WHAT IS REQUIRED:
Output each line from the one that contains "left knee: (174, 379)" to the final line of the data below, exactly, and include nothing else.

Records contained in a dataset
....

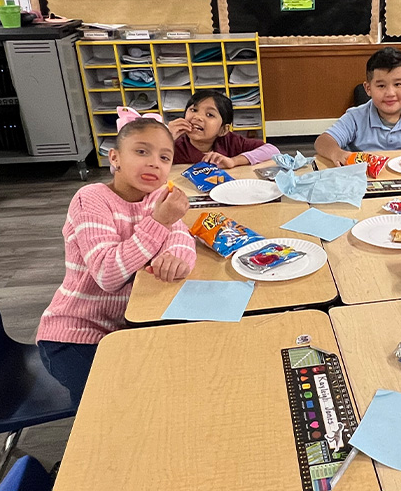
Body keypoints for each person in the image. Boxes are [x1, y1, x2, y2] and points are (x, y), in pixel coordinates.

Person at [36, 115, 197, 406]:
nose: (154, 163)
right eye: (141, 151)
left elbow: (181, 235)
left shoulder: (156, 196)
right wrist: (159, 222)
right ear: (115, 158)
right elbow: (108, 274)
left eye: (164, 157)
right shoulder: (91, 199)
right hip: (74, 336)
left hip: (125, 325)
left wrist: (177, 257)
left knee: (174, 379)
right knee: (115, 407)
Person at [168, 90, 279, 167]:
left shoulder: (230, 141)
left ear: (223, 130)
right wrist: (166, 138)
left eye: (210, 115)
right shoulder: (174, 144)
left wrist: (234, 161)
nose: (198, 117)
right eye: (194, 110)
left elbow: (272, 151)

....

SOLUTION TO THE PROBLEM:
left knee: (174, 379)
right knee: (115, 407)
Person at [168, 90, 279, 167]:
left shoulder: (230, 141)
left ear: (223, 130)
right wrist: (166, 138)
left eye: (210, 115)
right shoulder: (174, 144)
left wrist: (234, 161)
nose: (198, 117)
right eye: (194, 110)
left elbow: (272, 151)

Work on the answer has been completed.